After the Gatherer has finished, it will start up the Gatherer daemon which will export the content summaries. To view the content summaries, type:
% gather localhost 9111 | more
The following SOIF object should look similar to those that this Gatherer generates.
@FILE { http://harvest.cs.colorado.edu/~schwartz/IRTF.html Time-to-Live{7}: 9676800 Last-Modification-Time{1}: 0 Refresh-Rate{7}: 2419200 Gatherer-Name{25}: Example Gatherer Number 1 Gatherer-Host{22}: powell.cs.colorado.edu Gatherer-Version{3}: 0.4 Update-Time{9}: 781478043 Type{4}: HTML File-Size{4}: 2099 MD5{32}: c2fa35fd44a47634f39086652e879170 Partial-Text{151}: research problems Mic Bowman Peter Danzig Udi Manber Michael Schwartz Darren Hardy talk talk Harvest talk Advanced Research Projects Agency URL-References{628}: ftp://ftp.cs.colorado.edu/pub/cs/techreports/schwartz/RD.ResearchProblems.Jour.ps.Z ftp://grand.central.org/afs/transarc.com/public/mic/html/Bio.html http://excalibur.usc.edu/people/danzig.html http://glimpse.cs.arizona.edu:1994/udi.html http://harvest.cs.colorado.edu/~schwartz/Home.html http://harvest.cs.colorado.edu/~hardy/Home.html ftp://ftp.cs.colorado.edu/pub/cs/misc/schwartz/HPCC94.Slides.ps.Z ftp://ftp.cs.colorado.edu/pub/cs/misc/schwartz/HPC94.Slides.ps.Z http://harvest.cs.colorado.edu/harvest/Home.html ftp://ftp.cs.colorado.edu/pub/cs/misc/schwartz/IETF.Jul94.Slides.ps.Z http://ftp.arpa.mil/ResearchAreas/NETS/Internet.html Title{84}: IRTF Research Group on Resource Discovery IRTF Research Group on Resource Discovery Keywords{121}: advanced agency bowman danzig darren hardy harvest manber mic michael peter problems projects research schwartz talk udi }
Notice that although the Gatherer configuration file lists only 2 URLs (one in the RootNode section and one in the LeafNode section), there are more than 2 content summaries in the Gatherer's database. The Gatherer expanded the RootNode URL into dozens of LeafNode URLs by recursively extracting the links from the HTML file at the RootNode http://harvest.cs.colorado.edu/. Then, for each LeafNode given to the Gatherer, it generated a content summary for it as in the above example summary for http://harvest.cs.colorado.edu/~schwartz/IRTF.html.

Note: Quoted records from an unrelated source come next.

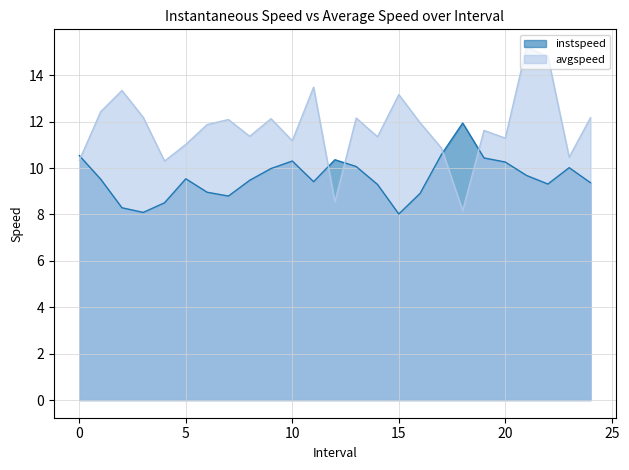

What is the difference between the maximum and minimum values in the instspeed series?

3.9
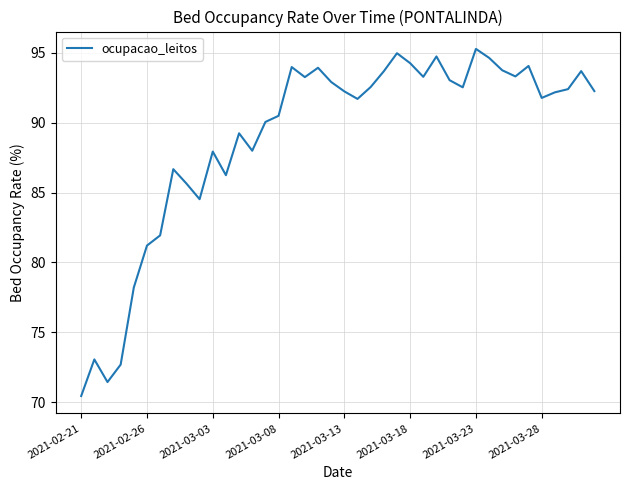

What is the average value?

89.0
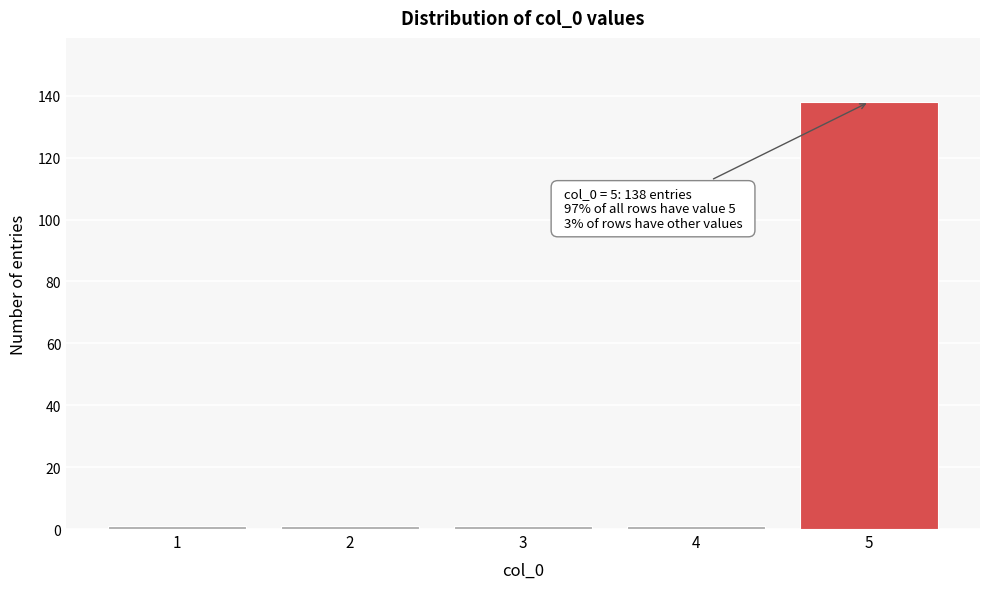

Reading left to right, transcribe all the data shown in this chart.

1	1	1	1	138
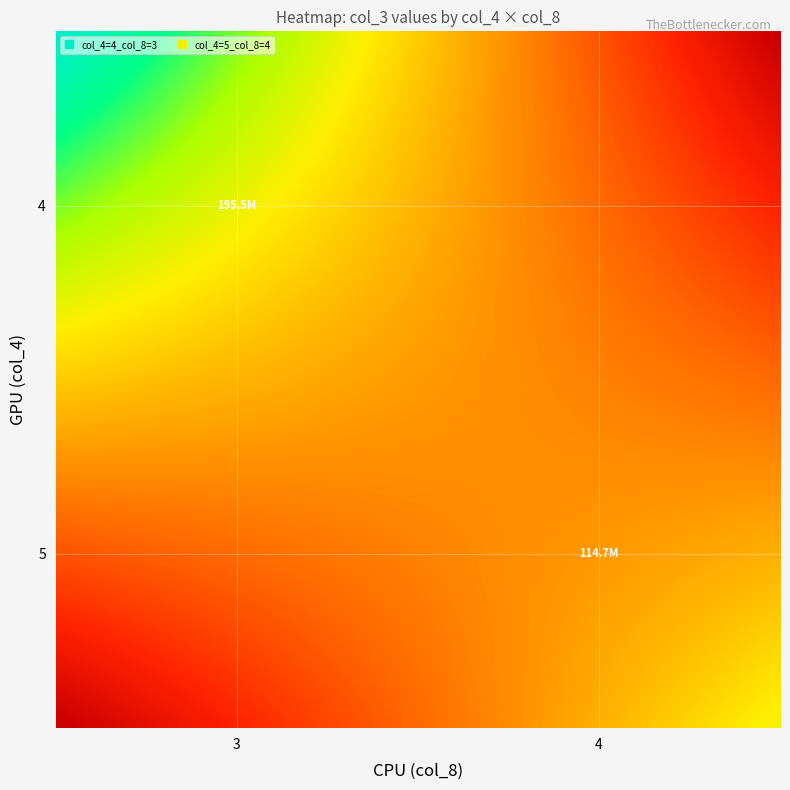

Which category has the highest value across all series?

4_3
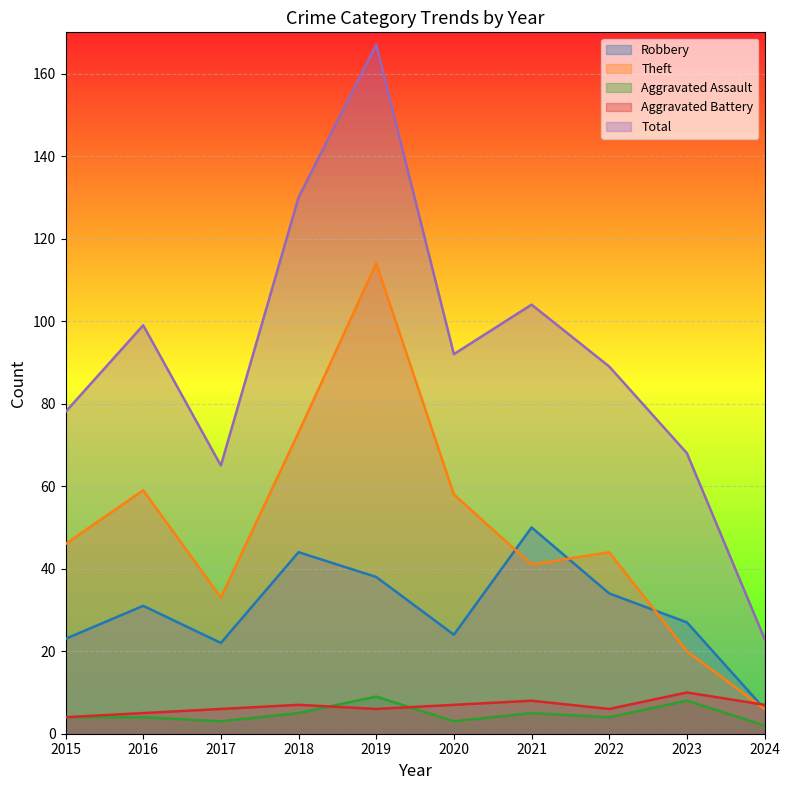

True or false: Aggravated Assault has a value of 9 at 2019.

True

The HTML summarizer will extract structured information about the Author and Title of the file. It will also extract any URL links into the URL-References attribute, and any anchor tags into the Partial-Text attribute. Other information about the HTML file such as its MD5 [17] and its size ( File-Size) in bytes are also added to the content summary.